Otway.

So great was the confidence of Sarah Wilmeter and Anna Updyke in the innocence of their friend, that almost every step that the trial advanced, appeared to them as so much progress towards an eventual acquittal. It was perhaps a little singular, that the party most interested, she who knew her own guilt or innocence, became dejected, and for the first half hour after they had left the court-room, she was silent and thoughtful. Good Mrs. Gott was quite in despair, and detained Anna Updyke, with whom she had established a sort of intimacy, as she opened the door of the gallery for the admission of the party, in order to say a word on the subject that lay nearest to her heart.

“Oh! Miss Anna,” said the sheriff’s wife, “it goes from bad to worse! It was bad enough last evening, and it is worse to-night.”

“Who tells you this, Mrs. Gott? So far from thinking as you do, I regard it as appearing particularly favourable.”

“You must have heard what Burton said, and what his wife said, too. They are the witnesses I dread.”

“Yes, but who will mind what such persons say!
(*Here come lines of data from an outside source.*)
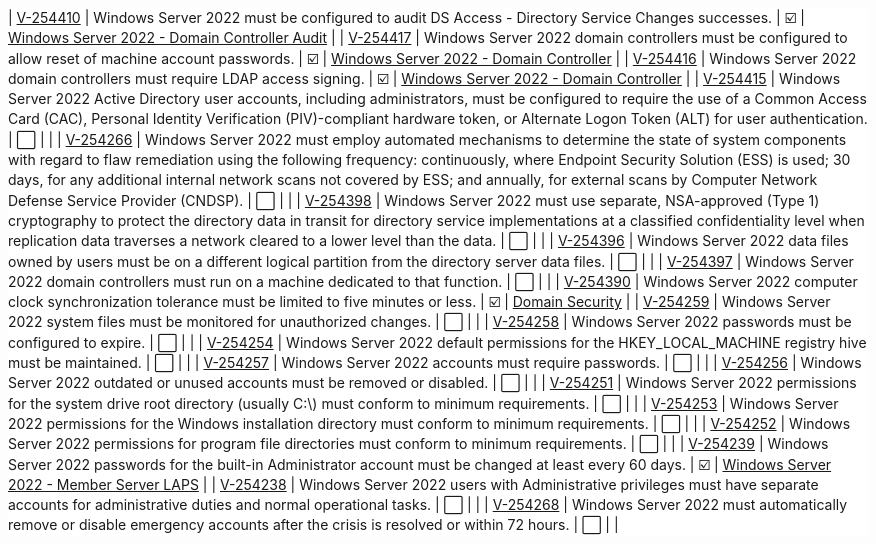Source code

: | [V-254410](https://www.stigviewer.com/stig/microsoft_windows_server_2022/2022-08-25/finding/V-254410) | Windows Server 2022 must be configured to audit DS Access - Directory Service Changes successes. | :ballot_box_with_check: | [Windows Server 2022 - Domain Controller Audit](<../GP Reports/Windows Server 2022 - Domain Controller Audit.htm>) |
| [V-254417](https://www.stigviewer.com/stig/microsoft_windows_server_2022/2022-08-25/finding/V-254417) | Windows Server 2022 domain controllers must be configured to allow reset of machine account passwords. | :ballot_box_with_check: | [Windows Server 2022 - Domain Controller](<../GP Reports/Windows Server 2022 - Domain Controller.htm>) |
| [V-254416](https://www.stigviewer.com/stig/microsoft_windows_server_2022/2022-08-25/finding/V-254416) | Windows Server 2022 domain controllers must require LDAP access signing. | :ballot_box_with_check: | [Windows Server 2022 - Domain Controller](<../GP Reports/Windows Server 2022 - Domain Controller.htm>) |
| [V-254415](https://www.stigviewer.com/stig/microsoft_windows_server_2022/2022-08-25/finding/V-254415) | Windows Server 2022 Active Directory user accounts, including administrators, must be configured to require the use of a Common Access Card (CAC), Personal Identity Verification (PIV)-compliant hardware token, or Alternate Logon Token (ALT) for user authentication. | :white_large_square: |  |
| [V-254266](https://www.stigviewer.com/stig/microsoft_windows_server_2022/2022-08-25/finding/V-254266) | Windows Server 2022 must employ automated mechanisms to determine the state of system components with regard to flaw remediation using the following frequency: continuously, where Endpoint Security Solution (ESS) is used; 30 days, for any additional internal network scans not covered by ESS; and annually, for external scans by Computer Network Defense Service Provider (CNDSP). | :white_large_square: |  |
| [V-254398](https://www.stigviewer.com/stig/microsoft_windows_server_2022/2022-08-25/finding/V-254398) | Windows Server 2022 must use separate, NSA-approved (Type 1) cryptography to protect the directory data in transit for directory service implementations at a classified confidentiality level when replication data traverses a network cleared to a lower level than the data. | :white_large_square: |  |
| [V-254396](https://www.stigviewer.com/stig/microsoft_windows_server_2022/2022-08-25/finding/V-254396) | Windows Server 2022 data files owned by users must be on a different logical partition from the directory server data files. | :white_large_square: |  |
| [V-254397](https://www.stigviewer.com/stig/microsoft_windows_server_2022/2022-08-25/finding/V-254397) | Windows Server 2022 domain controllers must run on a machine dedicated to that function. | :white_large_square: |  |
| [V-254390](https://www.stigviewer.com/stig/microsoft_windows_server_2022/2022-08-25/finding/V-254390) | Windows Server 2022 computer clock synchronization tolerance must be limited to five minutes or less. | :ballot_box_with_check: | [Domain Security](<../GP Reports/Domain Security.htm>) |
| [V-254259](https://www.stigviewer.com/stig/microsoft_windows_server_2022/2022-08-25/finding/V-254259) | Windows Server 2022 system files must be monitored for unauthorized changes. | :white_large_square: |  |
| [V-254258](https://www.stigviewer.com/stig/microsoft_windows_server_2022/2022-08-25/finding/V-254258) | Windows Server 2022 passwords must be configured to expire. | :white_large_square: |  |
| [V-254254](https://www.stigviewer.com/stig/microsoft_windows_server_2022/2022-08-25/finding/V-254254) | Windows Server 2022 default permissions for the HKEY_LOCAL_MACHINE registry hive must be maintained. | :white_large_square: |  |
| [V-254257](https://www.stigviewer.com/stig/microsoft_windows_server_2022/2022-08-25/finding/V-254257) | Windows Server 2022 accounts must require passwords. | :white_large_square: |  |
| [V-254256](https://www.stigviewer.com/stig/microsoft_windows_server_2022/2022-08-25/finding/V-254256) | Windows Server 2022 outdated or unused accounts must be removed or disabled. | :white_large_square: |  |
| [V-254251](https://www.stigviewer.com/stig/microsoft_windows_server_2022/2022-08-25/finding/V-254251) | Windows Server 2022 permissions for the system drive root directory (usually C:\\) must conform to minimum requirements. | :white_large_square: |  |
| [V-254253](https://www.stigviewer.com/stig/microsoft_windows_server_2022/2022-08-25/finding/V-254253) | Windows Server 2022 permissions for the Windows installation directory must conform to minimum requirements. | :white_large_square: |  |
| [V-254252](https://www.stigviewer.com/stig/microsoft_windows_server_2022/2022-08-25/finding/V-254252) | Windows Server 2022 permissions for program file directories must conform to minimum requirements. | :white_large_square: |  |
| [V-254239](https://www.stigviewer.com/stig/microsoft_windows_server_2022/2022-08-25/finding/V-254239) | Windows Server 2022 passwords for the built-in Administrator account must be changed at least every 60 days. | :ballot_box_with_check: | [Windows Server 2022 - Member Server LAPS](<../GP Reports/Windows Server 2022 - Member Server LAPS.htm>) |
| [V-254238](https://www.stigviewer.com/stig/microsoft_windows_server_2022/2022-08-25/finding/V-254238) | Windows Server 2022 users with Administrative privileges must have separate accounts for administrative duties and normal operational tasks. | :white_large_square: |  |
| [V-254268](https://www.stigviewer.com/stig/microsoft_windows_server_2022/2022-08-25/finding/V-254268) | Windows Server 2022 must automatically remove or disable emergency accounts after the crisis is resolved or within 72 hours. | :white_large_square: |  |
I am sure if fifty Mr. and Mrs. Burtons were to testify that Mary Monson had taken money that did not belong to her, I should not believe them.”

“You are not a Duke’s county jury! Why, Miss Anna, these men will believe almost anything you tell them. Only swear to it, and there’s no accounting for their credulity. No; I no more believe in Mary Monson’s guilt, than I do in my own; but law is law, they say, and rich and poor must abide by it.”
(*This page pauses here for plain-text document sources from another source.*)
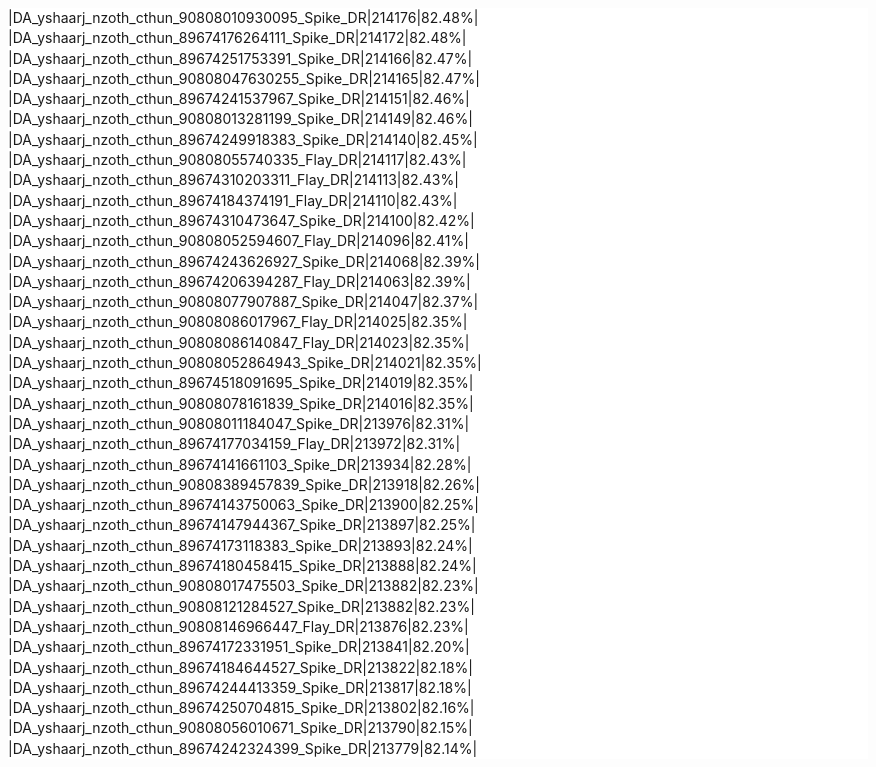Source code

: |DA_yshaarj_nzoth_cthun_90808010930095_Spike_DR|214176|82.48%|
|DA_yshaarj_nzoth_cthun_89674176264111_Spike_DR|214172|82.48%|
|DA_yshaarj_nzoth_cthun_89674251753391_Spike_DR|214166|82.47%|
|DA_yshaarj_nzoth_cthun_90808047630255_Spike_DR|214165|82.47%|
|DA_yshaarj_nzoth_cthun_89674241537967_Spike_DR|214151|82.46%|
|DA_yshaarj_nzoth_cthun_90808013281199_Spike_DR|214149|82.46%|
|DA_yshaarj_nzoth_cthun_89674249918383_Spike_DR|214140|82.45%|
|DA_yshaarj_nzoth_cthun_90808055740335_Flay_DR|214117|82.43%|
|DA_yshaarj_nzoth_cthun_89674310203311_Flay_DR|214113|82.43%|
|DA_yshaarj_nzoth_cthun_89674184374191_Flay_DR|214110|82.43%|
|DA_yshaarj_nzoth_cthun_89674310473647_Spike_DR|214100|82.42%|
|DA_yshaarj_nzoth_cthun_90808052594607_Flay_DR|214096|82.41%|
|DA_yshaarj_nzoth_cthun_89674243626927_Spike_DR|214068|82.39%|
|DA_yshaarj_nzoth_cthun_89674206394287_Flay_DR|214063|82.39%|
|DA_yshaarj_nzoth_cthun_90808077907887_Spike_DR|214047|82.37%|
|DA_yshaarj_nzoth_cthun_90808086017967_Flay_DR|214025|82.35%|
|DA_yshaarj_nzoth_cthun_90808086140847_Flay_DR|214023|82.35%|
|DA_yshaarj_nzoth_cthun_90808052864943_Spike_DR|214021|82.35%|
|DA_yshaarj_nzoth_cthun_89674518091695_Spike_DR|214019|82.35%|
|DA_yshaarj_nzoth_cthun_90808078161839_Spike_DR|214016|82.35%|
|DA_yshaarj_nzoth_cthun_90808011184047_Spike_DR|213976|82.31%|
|DA_yshaarj_nzoth_cthun_89674177034159_Flay_DR|213972|82.31%|
|DA_yshaarj_nzoth_cthun_89674141661103_Spike_DR|213934|82.28%|
|DA_yshaarj_nzoth_cthun_90808389457839_Spike_DR|213918|82.26%|
|DA_yshaarj_nzoth_cthun_89674143750063_Spike_DR|213900|82.25%|
|DA_yshaarj_nzoth_cthun_89674147944367_Spike_DR|213897|82.25%|
|DA_yshaarj_nzoth_cthun_89674173118383_Spike_DR|213893|82.24%|
|DA_yshaarj_nzoth_cthun_89674180458415_Spike_DR|213888|82.24%|
|DA_yshaarj_nzoth_cthun_90808017475503_Spike_DR|213882|82.23%|
|DA_yshaarj_nzoth_cthun_90808121284527_Spike_DR|213882|82.23%|
|DA_yshaarj_nzoth_cthun_90808146966447_Flay_DR|213876|82.23%|
|DA_yshaarj_nzoth_cthun_89674172331951_Spike_DR|213841|82.20%|
|DA_yshaarj_nzoth_cthun_89674184644527_Spike_DR|213822|82.18%|
|DA_yshaarj_nzoth_cthun_89674244413359_Spike_DR|213817|82.18%|
|DA_yshaarj_nzoth_cthun_89674250704815_Spike_DR|213802|82.16%|
|DA_yshaarj_nzoth_cthun_90808056010671_Spike_DR|213790|82.15%|
|DA_yshaarj_nzoth_cthun_89674242324399_Spike_DR|213779|82.14%|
“You view the matter under a false light, my kind-hearted Mrs. Gott, and after a night’s rest will see the case differently. Sarah and I have been delighted with the course of things. You must have remarked no one said that Mary Monson had been seen to set fire to the house, or to harm the Goodwins, or to touch their property, or to do anything that was wrong; and of course she must be acquitted.”

“I wish that piece of gold had not been found in her pocket! It’s that which makes all the trouble.”

“I think nothing of that, my good friend. There is nothing remarkable in two pieces of money having the same marks on them; I have seen that often, myself. Besides, Mary Monson explains all that, and her declaration is as good as that of this Mrs. Burton’s, any day.”